Recent cases of Eastern Equine Encephalitis (EEE) have moved beyond the coast to the Midlands and the Upstate, said State Veterinarian and Livestock-Poultry Health Director Boyd Parr.
Eleven cases have been confirmed by Clemson Livestock-Poultry Health so far in seven counties — four in Horry County alone. A simple vaccine will minimize the risk of EEE, but the disease is almost always fatal to exposed, unvaccinated horses. Though less common, the mosquito-borne illness can also affect humans.
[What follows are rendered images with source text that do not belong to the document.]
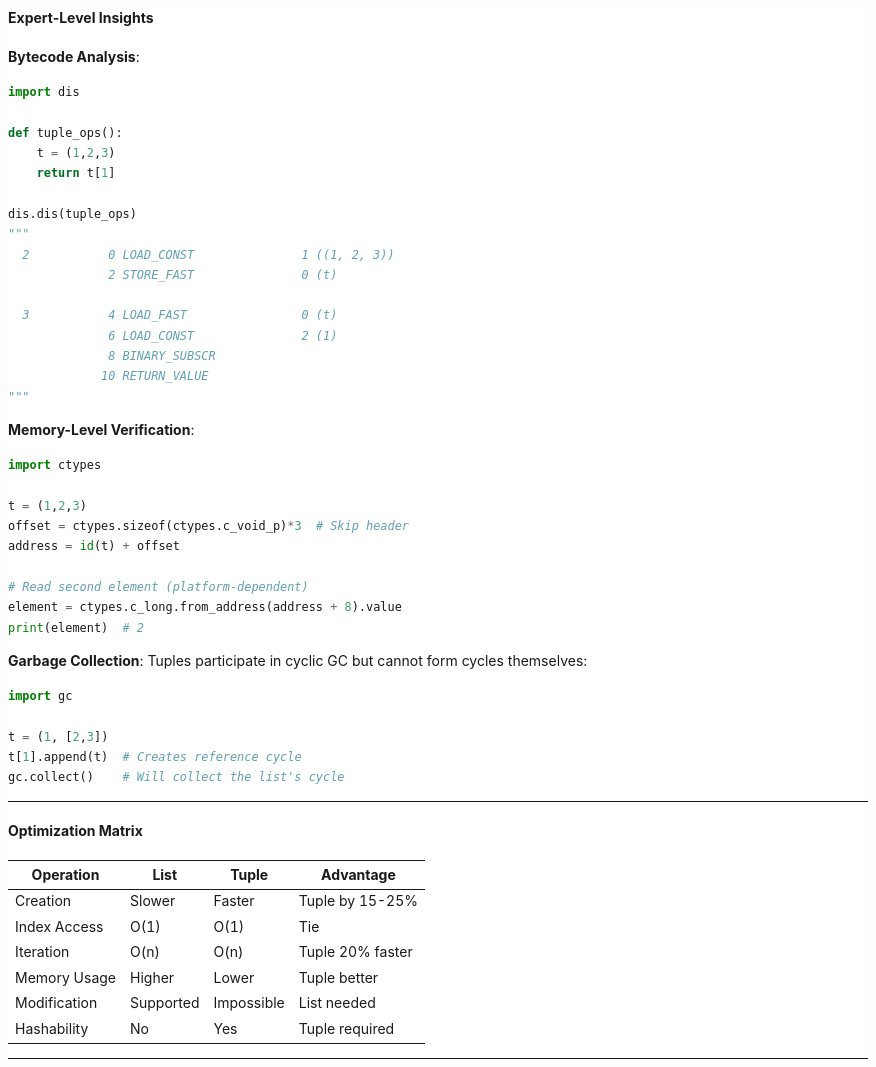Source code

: 
#### Expert-Level Insights

**Bytecode Analysis**:
```python
import dis

def tuple_ops():
    t = (1,2,3)
    return t[1]

dis.dis(tuple_ops)
"""
  2           0 LOAD_CONST               1 ((1, 2, 3))
              2 STORE_FAST               0 (t)

  3           4 LOAD_FAST                0 (t)
              6 LOAD_CONST               2 (1)
              8 BINARY_SUBSCR
             10 RETURN_VALUE
"""
```

**Memory-Level Verification**:
```python
import ctypes

t = (1,2,3)
offset = ctypes.sizeof(ctypes.c_void_p)*3  # Skip header
address = id(t) + offset

# Read second element (platform-dependent)
element = ctypes.c_long.from_address(address + 8).value
print(element)  # 2
```

**Garbage Collection**:
Tuples participate in cyclic GC but cannot form cycles themselves:
```python
import gc

t = (1, [2,3])
t[1].append(t)  # Creates reference cycle
gc.collect()    # Will collect the list's cycle
```

---

#### Optimization Matrix

| Operation          | List          | Tuple         | Advantage       |
|--------------------|---------------|---------------|-----------------|
| Creation           | Slower        | Faster        | Tuple by 15-25% |
| Index Access       | O(1)          | O(1)          | Tie             |
| Iteration          | O(n)          | O(n)          | Tuple 20% faster|
| Memory Usage       | Higher        | Lower         | Tuple better    |
| Modification       | Supported     | Impossible    | List needed     |
| Hashability        | No            | Yes           | Tuple required  |

---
NC Farm Act of 2016 Now Law
Governor Pat McCrory was joined by Agriculture Commissioner Steve Troxler, state legislators and agriculture leaders from throughout North Carolina when he signed the Farm Act of 2016 earlier this week. Among the many provisions, the Farm Act of 2016 will help the state respond to agricultural emergencies. The bill also gives North Carolina school districts the ability to prioritize purchasing food grown and raised in North Carolina. In addition, regulations are streamlined for construction, installation, repair, replacement or alteration of farm structures.
8 To 14 Day Weather Forecast
USDA meteorologist, Brad Rippey, says above normal temperatures from the Plains eastward, and near to above normal rain in much of the nation, highlight the weather forecast for the period of August 2 – 8.
“Looks like some of that heat might push back further to east in early august with the likelihood of above normal temperatures expected from the Plains eastwards. In terms of rainfall patterns from August 2nd through the 8th, large areas of the country expecting near to above normal rainfalls, so a little good news to go along with that heat.”
Brexit May Help UK Biotech Approval Process
The CEO for Syngenta pointed to Brexit as a boost for the United Kingdom’s crop regulations, saying he sees the referendum vote to leave the European Union as an “opportunity for the UK in agriculture.” Erik Fyrwald, Syngenta’s CEO, told the Financial Times in an interview that after Brexit, the UK would implement science-based rules and would help companies more quickly implement new technology.
Poultry Pets Sicken More than 600 People
Salmonella traced to backyard flocks and pet chicks and ducklings continues to claim victims, with public health officials now tracking eight outbreaks across 45 states, according to Food Safety News. The outbreak was reported in June and since then, there have been 287 additional cases of illness reported, bringing the total to 611 people sickened. At least 138 victims had to be hospitalized, according to the Centers for Disease Control and Prevention. The CDC says “these outbreaks are expected to continue for the next several months since flock owners might be unaware of the risk of Salmonella infection.
EPA Sets Scientific Advisory Panel Meeting on Glyphosate
The Environmental Protection Agency will hold a scientific advisory panel meeting this fall to review the widely used herbicide glyphosate. However, the Federal Register notice of the meeting Tuesday offered no indication on whether the panel will consider the conclusions of an EPA assessment that found glyphosate poses no significant cancer risk. The Federal Register notice mentions the conclusions of the International Agency for Research on Cancer in March 2015 that says glyphosate is “probably carcinogenic to humans.” The notice makes no mention of other studies that find the opposite.